By Tim Graham
The Buffalo Bills have declined to participate in the NFL's new blackout system.
If you don't visit the Buffalo News home page and head straight to the Press Coverage blog or our online sports section, then you might've missed it. Bills CEO Russ Brandon told reporter Gene Warner the Bills have decided not to relax the threshold for ticket sales to make sure every game is shown on local television.
The NFL is allowing teams to sell as little as 85 percent of their non-premium seats and still be on TV within a 75-mile radius of the stadium.
"We are not going to participate in the relaxed-manifest rule," Brandon said. "We are a volume-based business, and for us to be successful, we need to keep our ticket prices low and sell a greater number of tickets."
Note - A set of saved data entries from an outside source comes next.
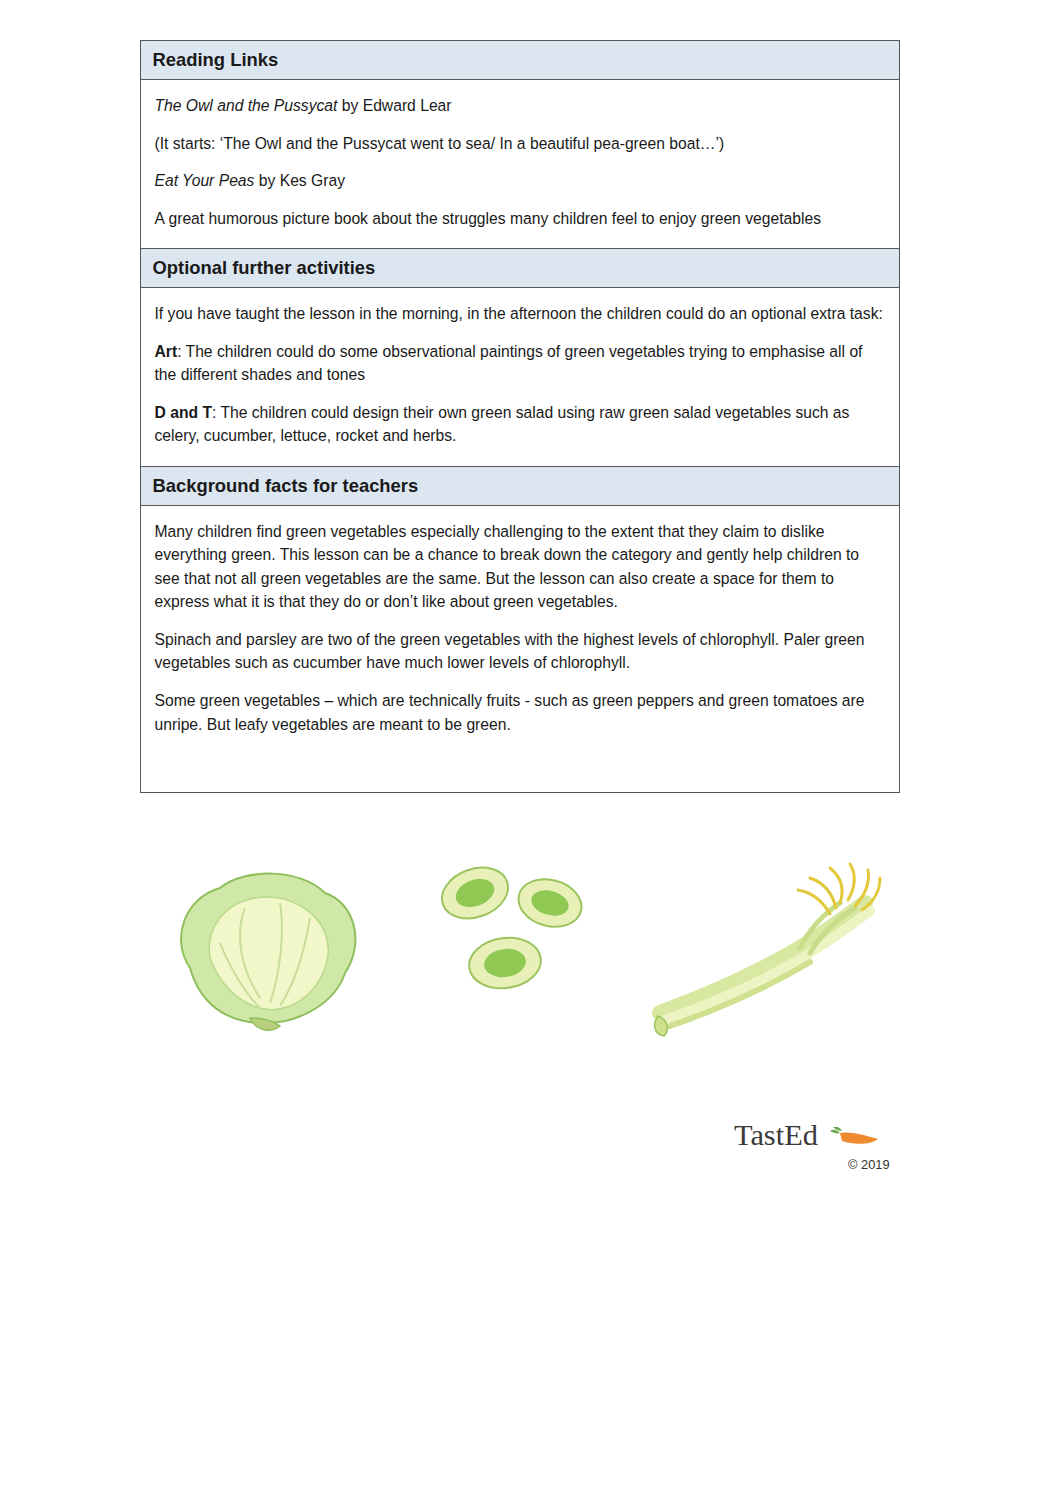Reading Links
The Owl and the Pussycat by Edward Lear
(It starts: ‘The Owl and the Pussycat went to sea/ In a beautiful pea-green boat…’)
Eat Your Peas by Kes Gray
A great humorous picture book about the struggles many children feel to enjoy green vegetables
Optional further activities
If you have taught the lesson in the morning, in the afternoon the children could do an optional extra task:
Art: The children could do some observational paintings of green vegetables trying to emphasise all of the different shades and tones
D and T: The children could design their own green salad using raw green salad vegetables such as celery, cucumber, lettuce, rocket and herbs.
Background facts for teachers
Many children find green vegetables especially challenging to the extent that they claim to dislike everything green. This lesson can be a chance to break down the category and gently help children to see that not all green vegetables are the same. But the lesson can also create a space for them to express what it is that they do or don’t like about green vegetables.
Spinach and parsley are two of the green vegetables with the highest levels of chlorophyll. Paler green vegetables such as cucumber have much lower levels of chlorophyll.
Some green vegetables – which are technically fruits - such as green peppers and green tomatoes are unripe. But leafy vegetables are meant to be green.
TastEd
© 2019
The Bills are only the third team to announce their intentions. The Indianapolis Colts and San Diego Chargers previously said they are sticking with the old policy, which called for a local TV blackout to be lifted only after all non-premium tickets had been sold 72 hours before kickoff.
"I think this was an opportunity that the Bills have missed, to do something good for their extremely loyal fans," said Rep. Brian Higgins, D-Buffalo, "but also to position themselves for greater future economic success by making the product accessible to a larger segment of the population."
Brandon said only one of the Bills' past six blackouts would have reached the 85 percent threshold anyway, a sellout would have cost the Bills $90,000 per game in fees and the Bills were concerned fans wouldn't feel as compelled to buy season tickets.
"As a small-market franchise, we need people in the building," Brandon said. "That drives all of our additional business platforms. We need people in the building as much in December as we do in September."